# Is This Proof Valid for Continuous Partial Derivatives?

• Mandark
In summary, if u : R^2 \to R has continuous partial derivatives at a point (x_0,y_0) then u(x_0+\Delta x, y_0+\Delta y) = u_x(x_0,y_0) + u_y(x_0,y_0) + \epsilon_1 \Delta x + \epsilon_2 \Delta y.
Mandark
If $$u : R^2 \to R$$ has continuous partial derivatives at a point $$(x_0,y_0)$$ show that:

$$u(x_0+\Delta x, y_0+\Delta y) = u_x(x_0,y_0) + u_y(x_0,y_0) + \epsilon_1 \Delta x + \epsilon_2 \Delta y$$, with $$\epsilon_1,\, \epsilon_2 \to 0$$ as $$\Delta x,\, \Delta y \to 0$$

I know this can be proved using MVT, but I tried to prove this another way only my proof doesn't use the continuity of both partial derivatives so I thought there'd be an error but I couldn't spot it, so I was hoping somebody else could. Here is my proof:

I will use the result that for a differentiable function f,

$$f(x+h) = f(x) + f'(x) h + \epsilon h$$ where $$\epsilon$$ is a function of h and goes to 0 as h goes to zero. (Follows from the definition of the derivative.)

$$u(x_0+\Delta x,y_0+\Delta y) - u(x_0,y_0)$$

$$= u(x_0,y_0+\Delta y) + u_x(x_0,y_0+\Delta y) \Delta x + \epsilon_1 \Delta x - u(x_0,y_0)$$

$$= (u(x_0,y_0) + u_y(x_0,y_0) \Delta y + \epsilon_2\Delta y) + u_x(x_0,y_0+\Delta y) \Delta x + \epsilon_1\Delta x - u(x_0,y_0)$$

$$= u_y(x_0,y_0) \Delta y + u_x(x_0,y_0+\Delta y) \Delta x + \epsilon_1 \Delta x + \epsilon_2 \Delta y$$

Here $$\epsilon_1,\, \epsilon_2 \to 0$$ as $$\Delta x,\, \Delta y \to 0$$.

I will be done if I can prove $$u_x(x_0, y_0 + \Delta y) \Delta x = u_x(x_0, y_0)\Delta x + \epsilon_3 \Delta x$$ with $$\epsilon_3 \to 0$$ as $$\Delta x,\, \Delta y \to 0$$, but this follows from the continuity of u_x at the point $$(x_0, y_0)$$.

Thanks

I'm not sure if this is the cause of your problem, but you seem to be disregarding the fact that $\epsilon_1 \equiv \epsilon_1(y_0 + \Delta y), \epsilon_2 \equiv \epsilon_2(x_0 + \Delta x)$. It doesn't follow from the fact that for every Delta y, epsilon 1 goes to zero if Delta x goes to zero that epsilon 1 goes to zero if we approach the point from any direction.

hi! could you please clear this doubt...
there is a theorem stating that if the first partial derivatives are continuous, then the function in 2 variables is differentiable. Is it enough to prove this in case of a split function?

## What is a continuous partial derivative?

A continuous partial derivative is a mathematical concept used to describe the rate of change of one variable in a function with respect to another variable while holding all other variables constant. It is a type of derivative that is defined for multi-variable functions.

## How is a continuous partial derivative calculated?

A continuous partial derivative is calculated by taking the ordinary derivative of a multi-variable function with respect to one of its variables while holding all other variables constant.
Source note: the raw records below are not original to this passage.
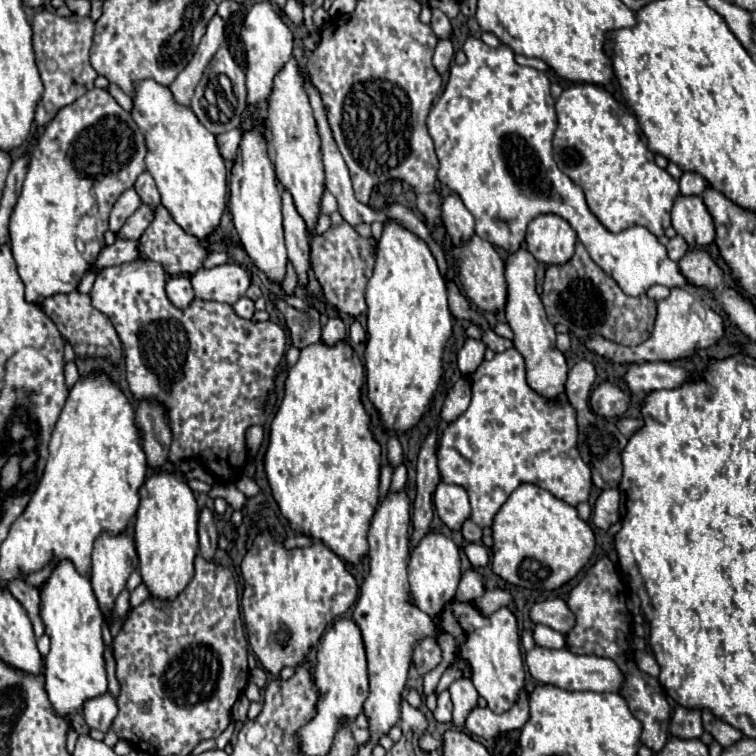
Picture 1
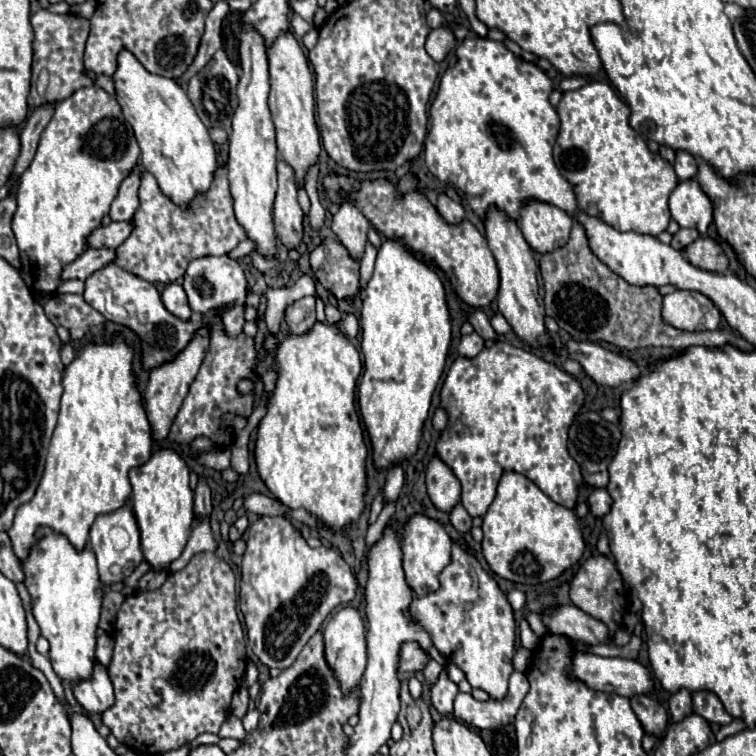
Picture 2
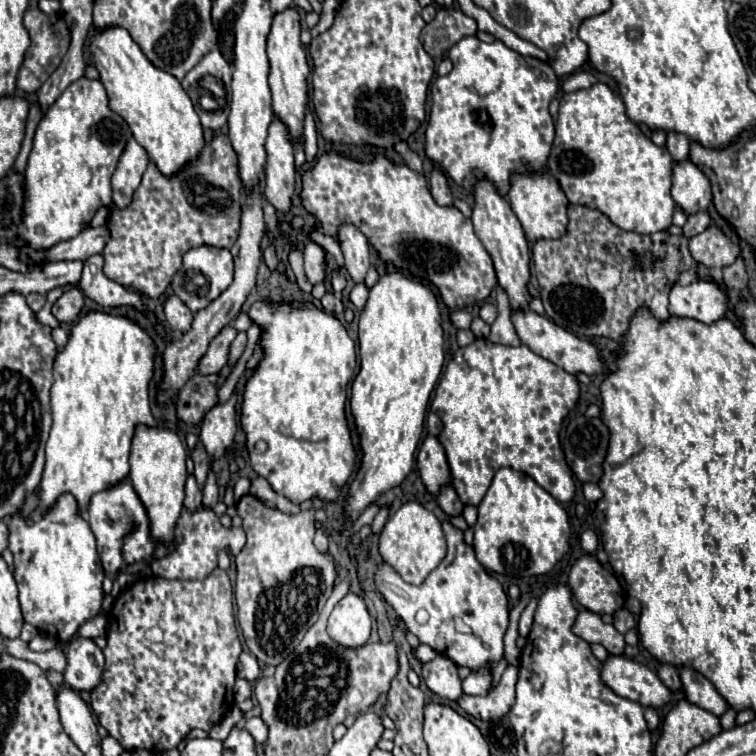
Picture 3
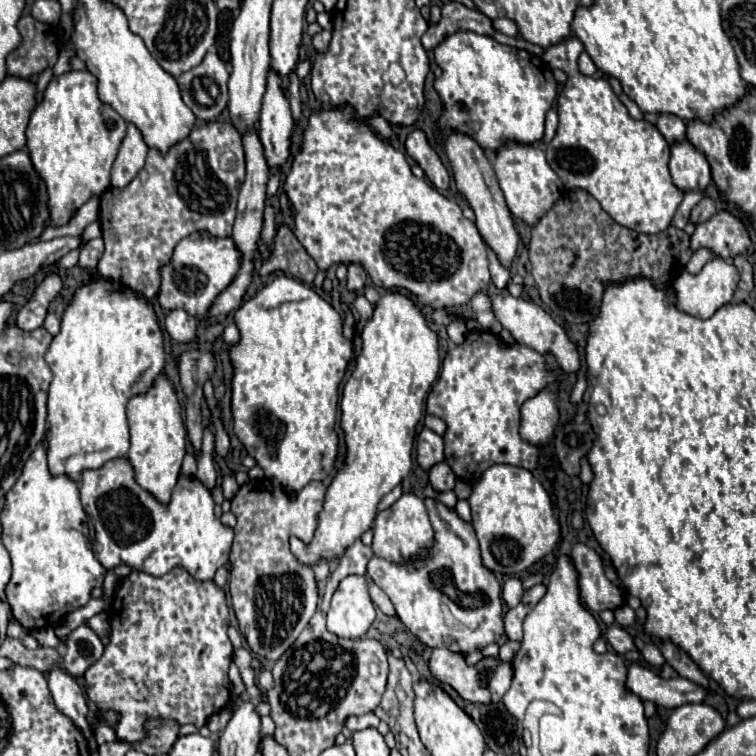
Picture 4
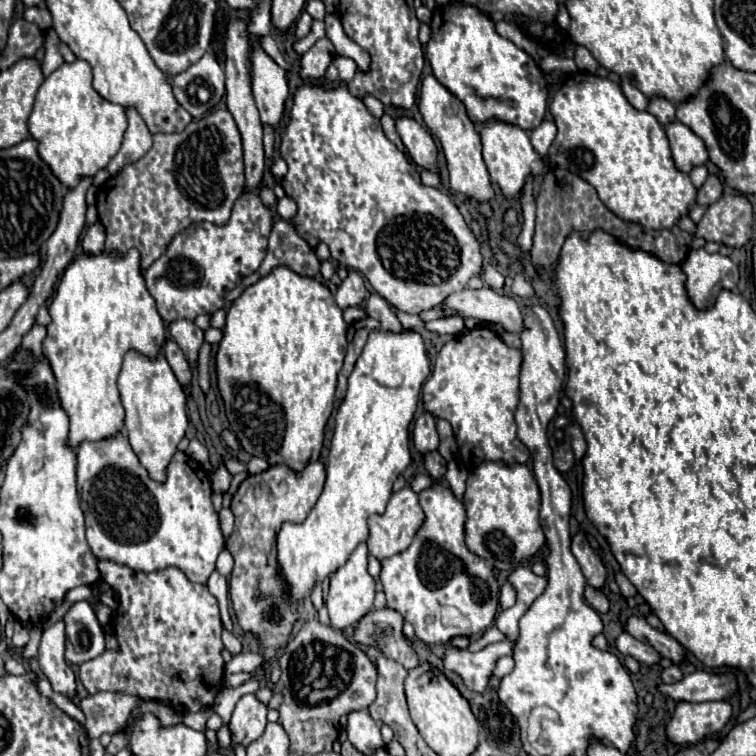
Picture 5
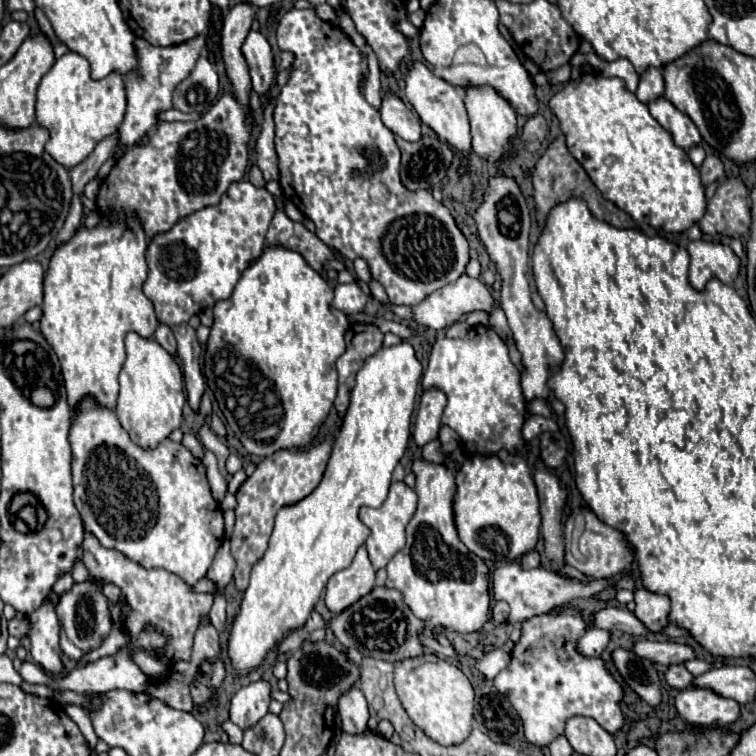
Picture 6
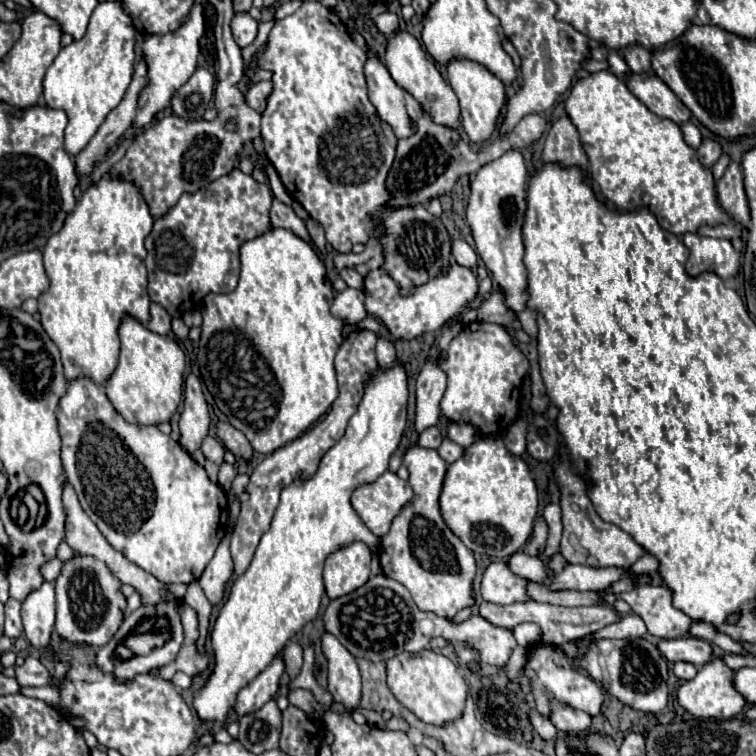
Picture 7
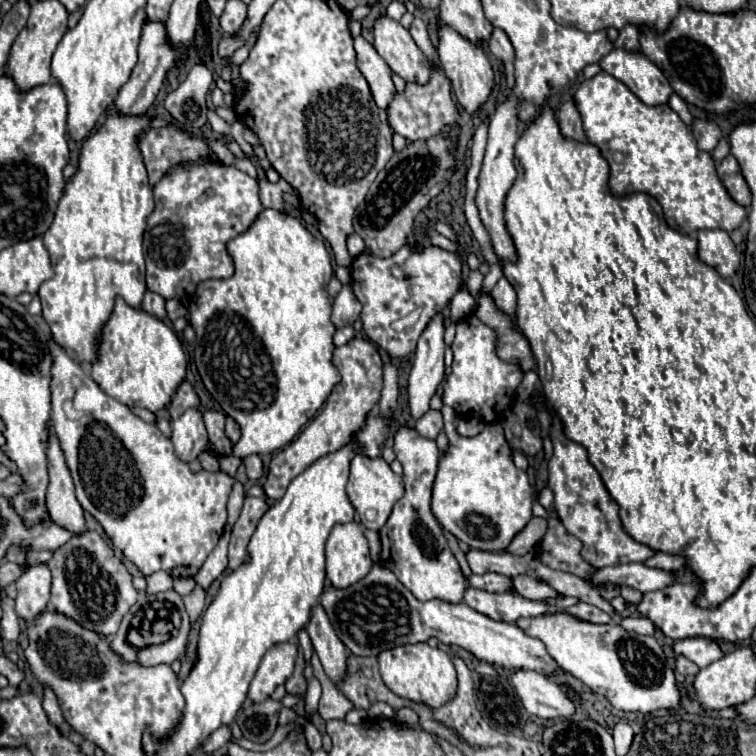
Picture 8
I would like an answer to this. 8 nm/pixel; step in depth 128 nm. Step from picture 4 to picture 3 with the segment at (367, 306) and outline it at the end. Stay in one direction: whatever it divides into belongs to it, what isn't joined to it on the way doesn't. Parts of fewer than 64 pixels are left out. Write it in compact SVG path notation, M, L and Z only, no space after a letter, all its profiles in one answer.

This can be done using the standard rules of calculus, such as the power rule, product rule, and chain rule.

## Why is the concept of continuous partial derivative important?

The concept of continuous partial derivative is important because it allows us to understand and analyze the behavior of multi-variable functions. It is used in many fields of science and engineering, such as physics, economics, and engineering, to model and solve real-world problems.

## What is the difference between a continuous partial derivative and a regular derivative?

The main difference between a continuous partial derivative and a regular derivative is that a regular derivative is calculated with respect to only one variable, while a continuous partial derivative is calculated with respect to one variable while holding all other variables constant. Additionally, a regular derivative is defined for single-variable functions, while a continuous partial derivative is defined for multi-variable functions.

## Can a continuous partial derivative be negative?

Yes, a continuous partial derivative can be negative. This means that the function is decreasing with respect to the variable being differentiated, while holding all other variables constant. A negative continuous partial derivative is often interpreted as a negative slope or a decreasing rate of change.